Prophylactic activity of biogenic selenium nanoparticles against chronic Toxoplasma gondii infection.
Recent Pat Antiinfect Drug Discov. 2020 Jun 4. Epub 2020 Jun 4. PMID: 32496989
BACKGROUND: Studies showed that biogenic selenium nanoparticles (SeNPs) have a number of pharmacological properties such as antimicrobial ones.
OBJECTIVE: The present investigation assesses the efficacy of biogenic selenium nanoparticles (SeNPs) as a new patent against latent toxoplasmosis in mice model.
METHODS: Male BALB/c mice were orally treated with SeNPs at the doses of 2.5, 5, 10 mg/kg once a day for 14 days. On the 15th day, the mice were infected with the intraperitoneal inoculation of 20-25 tissue cysts from the Tehran strain of Toxoplasma gondii. The mean numbers of brain tissue cysts and the mRNA levels of TNF-α, IL-12, IL-10, IFN-γ, and inducible nitric oxide synthase (iNOS) in mice of each tested group were measured. Moreover, serum clinical chemistry factors in treated mice were examined to determine the safety of SeNPs.
RESULTS: The mean number of the brain tissue cysts was significantly (P<0.001) decreased in mice treated with SeNPs at doses 2.5 (n=37), 5 (n=11), and 10 mg/kg (n=3) based on a dose dependent manner compared with control group (n=587). The mRNA levels of IFN-γ, TNF-α, IL-12, and iNO was significantly increased in mice treated with SeNPs at the doses 10 mg/kg compare with control subgroups (p<0.05). No significant variation (p>0.05) was observed in the clinical chemistry parametrs among the mice in the control subgroups compared with groups treated with SeNPs.
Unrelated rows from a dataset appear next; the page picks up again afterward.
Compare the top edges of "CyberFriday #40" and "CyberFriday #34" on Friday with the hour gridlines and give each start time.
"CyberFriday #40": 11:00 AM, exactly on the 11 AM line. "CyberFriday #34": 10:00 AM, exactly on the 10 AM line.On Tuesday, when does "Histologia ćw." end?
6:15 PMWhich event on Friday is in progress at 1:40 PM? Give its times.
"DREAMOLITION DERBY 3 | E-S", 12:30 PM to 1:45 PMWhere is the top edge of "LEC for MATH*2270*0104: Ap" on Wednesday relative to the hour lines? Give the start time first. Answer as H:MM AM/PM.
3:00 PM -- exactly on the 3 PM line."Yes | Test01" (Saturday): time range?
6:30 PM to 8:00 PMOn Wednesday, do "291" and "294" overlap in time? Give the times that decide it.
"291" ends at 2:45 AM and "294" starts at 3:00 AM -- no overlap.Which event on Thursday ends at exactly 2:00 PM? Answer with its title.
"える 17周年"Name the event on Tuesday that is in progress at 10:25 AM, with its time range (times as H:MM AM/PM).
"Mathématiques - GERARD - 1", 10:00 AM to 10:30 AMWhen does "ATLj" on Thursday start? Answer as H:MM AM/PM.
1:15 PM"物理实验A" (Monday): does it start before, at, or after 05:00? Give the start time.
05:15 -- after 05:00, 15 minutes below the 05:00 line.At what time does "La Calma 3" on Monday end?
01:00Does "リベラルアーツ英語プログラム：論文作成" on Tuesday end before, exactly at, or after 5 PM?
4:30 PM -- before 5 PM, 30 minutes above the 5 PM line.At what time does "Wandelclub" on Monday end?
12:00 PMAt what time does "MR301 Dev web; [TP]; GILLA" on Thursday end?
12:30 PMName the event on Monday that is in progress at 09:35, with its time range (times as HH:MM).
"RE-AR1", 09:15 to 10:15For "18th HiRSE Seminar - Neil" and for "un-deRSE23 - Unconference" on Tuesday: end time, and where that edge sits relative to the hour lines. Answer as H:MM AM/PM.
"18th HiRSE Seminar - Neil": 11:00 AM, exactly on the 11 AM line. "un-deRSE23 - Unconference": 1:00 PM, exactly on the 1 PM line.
CONCLUSION: The results of the present study showed a new patent in the treatment of toxoplasmosis; so that taking the biogenic selenium nanoparticles in concentrations of 2.5-10 mg/kg for 2 weeks was able to prevent severe symptoms of the toxoplasmosis in mice model. This indicated the prophylactic effects of SeNPs with no considerable toxicity against latent toxoplasmosis. However, more studies are required to elucidate the correct anti-Toxoplasma mechanisms of SeNPs.